Here’s an example of what the output might look like:

{'Book Name': 'A Light in the Attic', 'Price': '£51.77', 'Availability': 'In stock', 'Reviews': 'NA'},
{'Book Name': 'Tipping the Velvet', 'Price': '£53.74', 'Availability': 'In stock', 'Reviews': 'NA'},
{'Book Name': 'Soumission', 'Price': '£50.10', 'Availability': 'In stock', 'Reviews': 'NA'},
{'Book Name': 'Sharp Objects', 'Price': '£47.82', 'Availability': 'In stock', 'Reviews': 'NA'},
# ... more books ...

As you can see, the scraper successfully pulls details for each book in a structured format, ready for use in your data pipeline.

代理集成

When scraping at scale or targeting websites with anti-scraping measures, integrating proxies becomes essential to avoid IP bans, captchas, and rate-limiting. Using proxies not only provides anonymity but also ensures that you can scrape large amounts of data without interruptions.

One of the best options for this is residential proxies, as they come from real residential IP addresses, making them harder to detect and block.

Residential proxies from ProxyScrape are perfect for web scraping scenarios, especially when targeting websites with strict anti-scraping measures. We offer rotating IP addresses from various locations, ensuring that your requests appear as if they are coming from real users. This helps to bypass restrictions, evade bans, and ensure continuous access to the data you need.

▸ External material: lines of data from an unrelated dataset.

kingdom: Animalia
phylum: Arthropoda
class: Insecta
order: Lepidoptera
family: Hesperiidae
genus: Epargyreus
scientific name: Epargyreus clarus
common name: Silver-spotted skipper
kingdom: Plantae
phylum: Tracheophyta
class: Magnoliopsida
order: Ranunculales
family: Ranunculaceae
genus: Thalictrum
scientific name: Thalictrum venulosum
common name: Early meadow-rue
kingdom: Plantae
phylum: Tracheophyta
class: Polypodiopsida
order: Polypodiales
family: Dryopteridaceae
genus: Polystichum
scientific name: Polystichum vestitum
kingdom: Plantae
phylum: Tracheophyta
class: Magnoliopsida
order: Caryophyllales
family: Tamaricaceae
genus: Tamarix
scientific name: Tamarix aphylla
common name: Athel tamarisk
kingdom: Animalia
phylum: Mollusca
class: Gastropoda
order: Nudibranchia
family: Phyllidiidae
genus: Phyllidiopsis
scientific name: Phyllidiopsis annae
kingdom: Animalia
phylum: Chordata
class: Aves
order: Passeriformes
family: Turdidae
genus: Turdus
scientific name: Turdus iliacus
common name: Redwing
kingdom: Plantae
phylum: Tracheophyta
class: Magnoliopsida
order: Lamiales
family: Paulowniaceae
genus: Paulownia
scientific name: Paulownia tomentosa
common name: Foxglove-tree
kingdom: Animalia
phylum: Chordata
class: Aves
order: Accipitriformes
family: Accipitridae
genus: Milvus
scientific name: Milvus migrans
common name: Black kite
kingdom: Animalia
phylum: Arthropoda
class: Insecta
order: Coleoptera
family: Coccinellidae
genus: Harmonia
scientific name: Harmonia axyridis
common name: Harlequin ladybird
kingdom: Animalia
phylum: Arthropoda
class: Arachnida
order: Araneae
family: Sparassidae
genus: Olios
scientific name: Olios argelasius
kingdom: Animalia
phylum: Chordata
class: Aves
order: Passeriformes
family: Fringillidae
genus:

Now let’s see how proxies are integrated with ScrapegraphAI:

from dotenv import load_dotenv
import os
from scrapegraphai.graphs import SmartScraperGraph

# Load the OpenAI API key from .env file
load_dotenv()
openai_key = os.getenv("OPENAI_APIKEY")

# Define the configuration with proxy integration
graph_config = {
   "llm": {
      "api_key": openai_key,
      "model": "openai/gpt-4o-mini",
   },
   "loader_kwargs": {
      "proxy": {
         "server": "rp.proxyscrape.com:6060",
         "username": "your_username",
         "password": "your_password",
      },
   },
}

prompt = """
Extract all the books from this website including
- Book Name
- Price
- Availability 
- Reviews
"""

# Create the SmartScraperGraph instance
smart_scraper_graph = SmartScraperGraph(
   prompt=prompt,
   source="https://books.toscrape.com/",
   config=graph_config
)

# Run the scraper and print the result
if __name__ == '__main__':
   result = smart_scraper_graph.run()
   print(result)

Explanation of Proxy Integration:

  • Proxy Configuration: The proxy is set under the loader_kwargs key in the graph_config. Here, you define your proxy server address, username, and password.
  • This ensures that all requests made by ScrapegraphAI are routed through the specified proxy server, which helps in bypassing restrictions or avoiding IP bans on the target website.

结论

In this blog, we explored the power of ScrapegraphAI, a modern web scraping tool that uses large language models (LLMs) to extract structured data from websites intelligently. We walked through its key features, including various scraping pipelines like the SmartScraperGraph, and provided a practical example of scraping book data from a website using OpenAI’s GPT-4o-mini model.

Also, we showed how to integrate proxies, especially ProxyScrape's residential proxies. Proxies are crucial for staying anonymous, bypassing restrictions, and maintaining data access, especially with sites that use anti-scraping tactics like IP bans or rate limits.

By integrating ProxyScrape's residential proxies, you ensure your web scraping activities are more efficient, secure, and scalable, even on the most challenging websites.